About this task.
Please present every line of the entries below as a numbered list, leaving out the blank lines.

Dataset.
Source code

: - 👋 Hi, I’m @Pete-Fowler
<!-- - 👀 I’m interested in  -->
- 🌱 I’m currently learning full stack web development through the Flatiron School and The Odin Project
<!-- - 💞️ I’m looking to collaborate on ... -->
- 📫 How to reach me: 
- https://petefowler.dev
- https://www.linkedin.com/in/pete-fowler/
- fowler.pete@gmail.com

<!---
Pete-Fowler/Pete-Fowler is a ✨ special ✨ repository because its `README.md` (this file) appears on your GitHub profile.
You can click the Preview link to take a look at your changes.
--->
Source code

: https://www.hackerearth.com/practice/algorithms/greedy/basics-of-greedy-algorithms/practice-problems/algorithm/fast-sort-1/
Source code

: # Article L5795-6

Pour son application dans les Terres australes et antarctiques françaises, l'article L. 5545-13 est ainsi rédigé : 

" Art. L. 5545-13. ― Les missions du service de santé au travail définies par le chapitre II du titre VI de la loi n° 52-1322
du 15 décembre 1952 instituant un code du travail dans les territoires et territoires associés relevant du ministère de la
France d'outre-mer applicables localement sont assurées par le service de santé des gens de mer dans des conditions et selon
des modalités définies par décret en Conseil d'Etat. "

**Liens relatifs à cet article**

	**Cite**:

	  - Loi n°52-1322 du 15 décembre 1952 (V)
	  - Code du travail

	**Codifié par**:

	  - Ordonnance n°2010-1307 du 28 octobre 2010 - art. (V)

Task result.
1. Source code
2. : - 👋 Hi, I’m @Pete-Fowler
3. <!-- - 👀 I’m interested in  -->
4. - 🌱 I’m currently learning full stack web development through the Flatiron School and The Odin Project
5. <!-- - 💞️ I’m looking to collaborate on ... -->
6. - 📫 How to reach me: 
7. - https://petefowler.dev
8. - https://www.linkedin.com/in/pete-fowler/
9. - fowler.pete@gmail.com
10. <!---
11. Pete-Fowler/Pete-Fowler is a ✨ special ✨ repository because its `README.md` (this file) appears on your GitHub profile.
12. You can click the Preview link to take a look at your changes.
13. --->
14. Source code
15. : https://www.hackerearth.com/practice/algorithms/greedy/basics-of-greedy-algorithms/practice-problems/algorithm/fast-sort-1/
16. Source code
17. : # Article L5795-6
18. Pour son application dans les Terres australes et antarctiques françaises, l'article L. 5545-13 est ainsi rédigé : 
19. " Art. L. 5545-13. ― Les missions du service de santé au travail définies par le chapitre II du titre VI de la loi n° 52-1322
20. du 15 décembre 1952 instituant un code du travail dans les territoires et territoires associés relevant du ministère de la
21. France d'outre-mer applicables localement sont assurées par le service de santé des gens de mer dans des conditions et selon
22. des modalités définies par décret en Conseil d'Etat. "
23. **Liens relatifs à cet article**
24. 	**Cite**:
25. 	  - Loi n°52-1322 du 15 décembre 1952 (V)
26. 	  - Code du travail
27. 	**Codifié par**:
28. 	  - Ordonnance n°2010-1307 du 28 octobre 2010 - art. (V)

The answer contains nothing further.